The cuisine of East Africa varies from area to area. In the inland savannah, the traditional cuisine of cattle-keeping peoples is distinctive meaning that meat products are generally absent. Cattle, sheep, pigs and goats were regarded as a form of currency and a store of wealth. They are not generally consumed as food.

In some areas, traditional East Africans consume the milk and blood of cattle, but rarely the meat. Elsewhere, other Africans are farmers who grow a variety of grains and vegetables. Maize (corn) is the basis of ugali', the local version of West and Central Africa's fufu. Ugali is a starch dish eaten with meats or stews. In Uganda, steamed green bananas called matoke provide the starch filler of many meals.

Around 1000 years ago, Omani and Yemeni merchants settled on the Swahili Coast. Middle Eastern influences are especially reflected in the Swahili cuisine of the coast—steamed or cooked rice with spices in Persian style; saffron, cloves, cinnamon and several other spices; and pomegranate juice.

Several centuries later, the British and the Indians came, and both brought with them foods such as Indian spiced vegetable curries, lentil soups, chapattis and a variety of pickles which have influenced various local dishes. Some common ingredients used in this region include oranges, lemons, limes, chilies, capsicum peppers, maize, tomatoes, and strawberries.

In the Horn of Africa, the main traditional dishes in Eritrean cuisine and Ethiopian cuisine are tsebhis (stews) served with injera (flatbread made from teff, wheat, or sorghum) and hilbet (paste made from legumes, mainly lentils and fava beans). Eritrean and Ethiopian cuisine (especially in the northern half) are very similar, given the shared history of the two countries.

Eritrean and Ethiopian food habits vary regionally. In the highlands, injera is the staple diet and is eaten daily among the Tigrinya. Injera is made out of teff, wheat, barley, sorghum or corn, and resembles a spongy, slightly sour pancake. When eating, diners generally share food from a large tray placed in the center of a low dining table.
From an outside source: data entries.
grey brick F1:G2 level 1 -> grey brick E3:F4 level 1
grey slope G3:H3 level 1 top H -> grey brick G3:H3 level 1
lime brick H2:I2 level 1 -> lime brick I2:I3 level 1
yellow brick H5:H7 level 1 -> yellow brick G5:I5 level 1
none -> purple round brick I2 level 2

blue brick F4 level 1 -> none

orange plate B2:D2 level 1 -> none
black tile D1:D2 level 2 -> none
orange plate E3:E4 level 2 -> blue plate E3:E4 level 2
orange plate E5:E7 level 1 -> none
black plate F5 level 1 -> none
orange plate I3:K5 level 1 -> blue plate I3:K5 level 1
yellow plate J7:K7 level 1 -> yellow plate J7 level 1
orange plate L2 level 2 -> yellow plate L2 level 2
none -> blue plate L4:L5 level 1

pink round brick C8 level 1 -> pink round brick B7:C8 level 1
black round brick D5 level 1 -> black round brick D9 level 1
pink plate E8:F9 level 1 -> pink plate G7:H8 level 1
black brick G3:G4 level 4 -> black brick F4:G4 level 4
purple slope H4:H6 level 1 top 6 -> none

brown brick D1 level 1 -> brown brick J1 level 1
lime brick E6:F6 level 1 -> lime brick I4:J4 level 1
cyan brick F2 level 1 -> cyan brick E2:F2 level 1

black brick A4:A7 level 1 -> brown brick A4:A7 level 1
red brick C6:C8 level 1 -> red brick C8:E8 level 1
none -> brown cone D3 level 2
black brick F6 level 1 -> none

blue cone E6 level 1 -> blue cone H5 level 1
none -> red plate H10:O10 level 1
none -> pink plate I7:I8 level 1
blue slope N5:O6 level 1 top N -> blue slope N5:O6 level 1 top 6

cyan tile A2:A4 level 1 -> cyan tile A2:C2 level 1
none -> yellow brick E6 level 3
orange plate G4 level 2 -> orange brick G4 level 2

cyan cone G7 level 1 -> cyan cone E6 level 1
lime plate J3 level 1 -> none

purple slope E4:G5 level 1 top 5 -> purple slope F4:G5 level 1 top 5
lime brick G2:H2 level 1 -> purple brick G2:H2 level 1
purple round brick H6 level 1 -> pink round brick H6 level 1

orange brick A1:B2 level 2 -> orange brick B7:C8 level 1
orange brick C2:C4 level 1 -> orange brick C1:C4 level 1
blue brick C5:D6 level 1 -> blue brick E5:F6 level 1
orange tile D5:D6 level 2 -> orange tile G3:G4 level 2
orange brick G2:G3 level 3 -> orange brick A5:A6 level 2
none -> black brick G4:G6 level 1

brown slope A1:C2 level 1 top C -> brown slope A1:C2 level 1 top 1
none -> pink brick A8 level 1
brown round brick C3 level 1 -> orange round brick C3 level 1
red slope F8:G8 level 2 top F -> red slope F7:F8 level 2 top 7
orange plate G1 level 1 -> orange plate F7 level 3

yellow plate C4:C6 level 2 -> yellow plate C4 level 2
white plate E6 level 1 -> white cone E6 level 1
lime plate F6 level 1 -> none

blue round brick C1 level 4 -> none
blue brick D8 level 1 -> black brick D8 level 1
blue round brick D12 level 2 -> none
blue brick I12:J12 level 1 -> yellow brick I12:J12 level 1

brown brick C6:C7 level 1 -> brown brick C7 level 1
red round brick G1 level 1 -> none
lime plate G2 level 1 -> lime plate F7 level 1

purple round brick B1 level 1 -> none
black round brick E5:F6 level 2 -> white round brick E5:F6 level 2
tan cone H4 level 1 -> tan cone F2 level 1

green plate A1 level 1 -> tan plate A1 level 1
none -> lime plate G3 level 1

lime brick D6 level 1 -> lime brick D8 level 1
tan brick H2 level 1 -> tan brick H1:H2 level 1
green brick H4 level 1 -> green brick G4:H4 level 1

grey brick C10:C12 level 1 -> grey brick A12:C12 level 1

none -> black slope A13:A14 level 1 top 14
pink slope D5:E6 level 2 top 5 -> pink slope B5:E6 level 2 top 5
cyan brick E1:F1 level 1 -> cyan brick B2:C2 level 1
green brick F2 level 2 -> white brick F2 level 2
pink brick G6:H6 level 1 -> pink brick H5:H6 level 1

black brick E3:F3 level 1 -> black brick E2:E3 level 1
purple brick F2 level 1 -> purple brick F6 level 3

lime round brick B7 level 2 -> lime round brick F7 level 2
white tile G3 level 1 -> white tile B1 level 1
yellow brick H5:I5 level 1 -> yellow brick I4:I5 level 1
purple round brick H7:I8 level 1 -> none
Many injera are layered on this tray and topped with various spicy stews. Diners then break into the section of injera in front of them, tearing off pieces and dipping them into the stews.

In the lowlands, the main dish is akelet, a porridge-like dish made from wheat flour dough. A ladle is used to scoop out the top, which is filled with berbere and butter sauce and surrounded by milk or yoghurt. A small piece of dough is broken and then used to scoop up the sauce.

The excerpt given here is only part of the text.